L’idée serait de mettre un numéro unique pour traiter tous les cas de maltraitance
 

Les rapporteurs proposent par ailleurs que l’offre d’hébergement en EHPAD à but lucratif, qui représente environ un quart de l’offre en France et dépasse déjà 50% sur certains territoires, soit encadré avec des « ratios de places » à l’échelle d’une région ou d’un département.

Le signalement des cas de maltraitance est également soulevé, « les outils de détection étant éclatés avec trois canaux : l’ARS, le département et le 3987. » « L’idée serait de mettre un numéro unique pour traiter tous les cas de maltraitance », estime Michelle Meunier.

Nous voudrions que puissent être mis plus facilement sous tutelles les établissements fautifs voire que l’on puisse retirer leur autorisation

 

La commission demande aussi de revoir l’arsenal des sanctions à l’encontre des grandes enseignes d’EHPAD, de nature purement administratives, jugées « inadaptées » et qui sont complexes à mettre en œuvre. « Les sanctions financières n’ont jamais été appelées à l’encontre d’un groupe, et d’ailleurs les textes d’application manquent pour y procéder », observent les sénateurs. « Nous voudrions que puissent être mis plus facilement sous tutelles les établissements fautifs voire que l’on puisse retirer leur autorisation », analyse Bernard Bonne.

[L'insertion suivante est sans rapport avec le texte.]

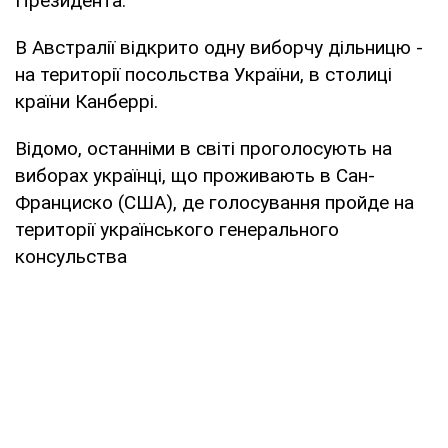
Президента.
В Австралії відкрито одну виборчу дільницю -
на території посольства України, в столиці
країни Канберрі.
Відомо, останніми в світі проголосують на
виборах українці, що проживають в Сан-
Франциско (США), де голосування пройде на
території українського генерального
консульства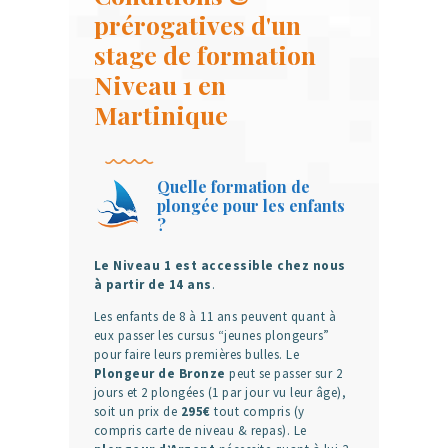
prérogatives d'un
stage de formation
Niveau 1 en
Martinique
Quelle formation de
plongée pour les enfants
?
Le Niveau 1 est accessible chez nous
à partir de 14 ans
.
Les enfants de 8 à 11 ans peuvent quant à
eux passer les cursus “jeunes plongeurs”
pour faire leurs premières bulles. Le
Plongeur de Bronze
peut se passer sur 2
jours et 2 plongées (1 par jour vu leur âge),
soit un prix de
295€
tout compris (y
compris carte de niveau & repas). Le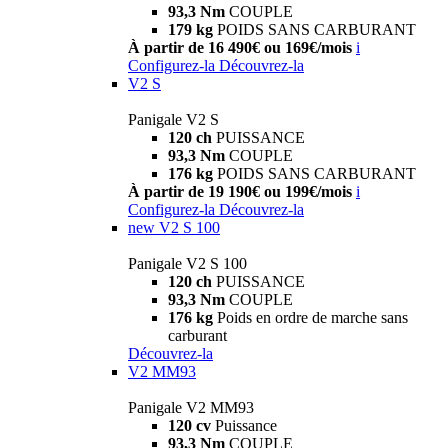
93,3 Nm
COUPLE
179 kg
POIDS SANS CARBURANT
À partir de 16 490€ ou 169€/mois
i
Configurez-la
Découvrez-la
V2 S
Panigale V2 S
120 ch
PUISSANCE
93,3 Nm
COUPLE
176 kg
POIDS SANS CARBURANT
À partir de 19 190€ ou 199€/mois
i
Configurez-la
Découvrez-la
new
V2 S 100
Panigale V2 S 100
120 ch
PUISSANCE
93,3 Nm
COUPLE
176 kg
Poids en ordre de marche sans
carburant
Découvrez-la
V2 MM93
Panigale V2 MM93
120 cv
Puissance
93,3 Nm
COUPLE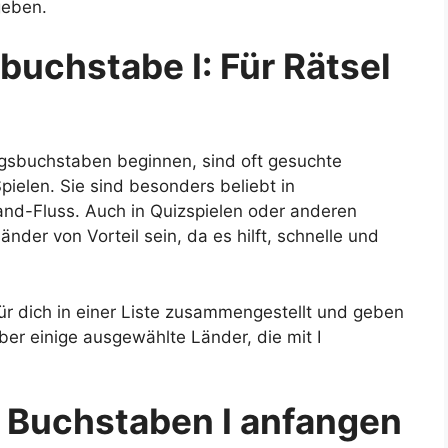
geben.
buchstabe I: Für Rätsel
ngsbuchstaben beginnen, sind oft gesuchte
ielen. Sie sind besonders beliebt in
and-Fluss. Auch in Quizspielen oder anderen
der von Vorteil sein, da es hilft, schnelle und
für dich in einer Liste zusammengestellt und geben
ber einige ausgewählte Länder, die mit I
m Buchstaben I anfangen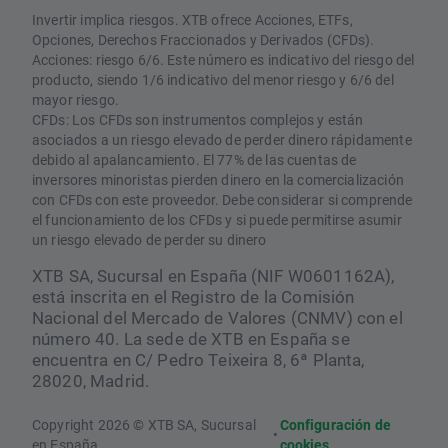
Invertir implica riesgos. XTB ofrece Acciones, ETFs,
Opciones, Derechos Fraccionados y Derivados (CFDs).
Acciones: riesgo 6/6. Este número es indicativo del riesgo del
producto, siendo 1/6 indicativo del menor riesgo y 6/6 del
mayor riesgo.
CFDs: Los CFDs son instrumentos complejos y están
asociados a un riesgo elevado de perder dinero rápidamente
debido al apalancamiento. El 77% de las cuentas de
inversores minoristas pierden dinero en la comercialización
con CFDs con este proveedor. Debe considerar si comprende
el funcionamiento de los CFDs y si puede permitirse asumir
un riesgo elevado de perder su dinero
XTB SA, Sucursal en España (NIF W0601162A),
está inscrita en el Registro de la Comisión
Nacional del Mercado de Valores (CNMV) con el
número 40. La sede de XTB en España se
encuentra en C/ Pedro Teixeira 8, 6ª Planta,
28020, Madrid.
Copyright 2026 © XTB SA, Sucursal
Configuración de
•
en España
cookies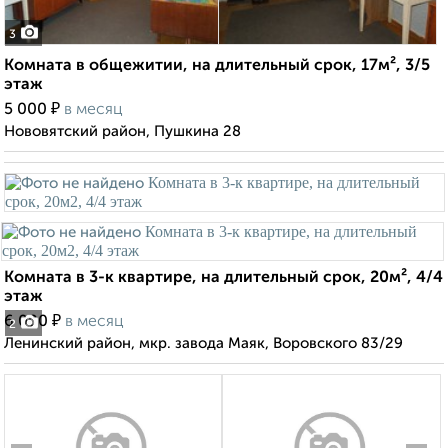
3
Комната в общежитии, на длительный срок, 17м², 3/5
этаж
₽
5 000
в месяц
Нововятский район, Пушкина 28
Комната в 3-к квартире, на длительный срок, 20м², 4/4
этаж
₽
6 000
в месяц
2
Ленинский район, мкр. завода Маяк, Воровского 83/29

A quand la loi grand-âge pour éviter le naufrage ?

Après plusieurs d’années d’atermoiements, le gouvernement est invité à s’emparer enfin du dossier de la dépendance. « Nous voulons qu’une loi grand-âge et perte d’autonomie donne de nouveaux moyens et permettent de déterminer le nombre de contrôles, l’encadrement et la sanction », conclut Michelle Meunier.

Le besoin est crucial puisque la population de personnes âgées dépendantes, estimée à 2,5 millions de personnes en 2015, pourrait atteindre 4 millions en 2050 et nécessiter l’ouverture d’ici à 2030 de 56 000 nouvelles places en Ehpad.

L’examen d’une loi est considéré comme une « priorité absolue » par les auteurs du rapport. « Ne pas le faire serait manquer de considération pour nos aînés », concluent-ils.